> Task input
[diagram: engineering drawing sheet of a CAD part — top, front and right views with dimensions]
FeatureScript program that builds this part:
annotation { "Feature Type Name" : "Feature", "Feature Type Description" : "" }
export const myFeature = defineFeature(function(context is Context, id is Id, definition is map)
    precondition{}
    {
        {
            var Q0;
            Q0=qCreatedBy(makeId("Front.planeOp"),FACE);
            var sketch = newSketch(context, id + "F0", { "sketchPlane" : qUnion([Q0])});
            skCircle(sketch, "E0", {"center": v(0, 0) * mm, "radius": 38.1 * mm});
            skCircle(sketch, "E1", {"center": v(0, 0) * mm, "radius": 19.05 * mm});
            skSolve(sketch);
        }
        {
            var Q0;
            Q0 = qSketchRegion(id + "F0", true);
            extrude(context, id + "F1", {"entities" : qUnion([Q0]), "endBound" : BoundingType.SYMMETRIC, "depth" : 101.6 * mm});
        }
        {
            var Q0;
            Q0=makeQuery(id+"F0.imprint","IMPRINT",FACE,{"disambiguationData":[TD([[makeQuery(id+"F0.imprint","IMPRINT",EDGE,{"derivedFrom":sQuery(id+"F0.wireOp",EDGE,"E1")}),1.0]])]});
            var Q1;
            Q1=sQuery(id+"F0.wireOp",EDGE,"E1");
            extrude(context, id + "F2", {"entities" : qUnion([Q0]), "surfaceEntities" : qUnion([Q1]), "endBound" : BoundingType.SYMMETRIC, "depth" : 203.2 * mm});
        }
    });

> Exercise aim
Repeat the records above, replacing each "SYMMETRIC" with "BLIND" and leaving everything else unchanged.

> Completed task
[diagram: engineering drawing sheet of a CAD part — top, front and right views with dimensions]
FeatureScript program that builds this part:
annotation { "Feature Type Name" : "Feature", "Feature Type Description" : "" }
export const myFeature = defineFeature(function(context is Context, id is Id, definition is map)
    precondition{}
    {
        {
            var Q0;
            Q0=qCreatedBy(makeId("Front.planeOp"),FACE);
            var sketch = newSketch(context, id + "F0", { "sketchPlane" : qUnion([Q0])});
            skCircle(sketch, "E0", {"center": v(0, 0) * mm, "radius": 38.1 * mm});
            skCircle(sketch, "E1", {"center": v(0, 0) * mm, "radius": 19.05 * mm});
            skSolve(sketch);
        }
        {
            var Q0;
            Q0 = qSketchRegion(id + "F0", true);
            extrude(context, id + "F1", {"entities" : qUnion([Q0]), "endBound" : BoundingType.BLIND, "depth" : 101.6 * mm});
        }
        {
            var Q0;
            Q0=makeQuery(id+"F0.imprint","IMPRINT",FACE,{"disambiguationData":[TD([[makeQuery(id+"F0.imprint","IMPRINT",EDGE,{"derivedFrom":sQuery(id+"F0.wireOp",EDGE,"E1")}),1.0]])]});
            var Q1;
            Q1=sQuery(id+"F0.wireOp",EDGE,"E1");
            extrude(context, id + "F2", {"entities" : qUnion([Q0]), "surfaceEntities" : qUnion([Q1]), "endBound" : BoundingType.BLIND, "depth" : 203.2 * mm});
        }
    });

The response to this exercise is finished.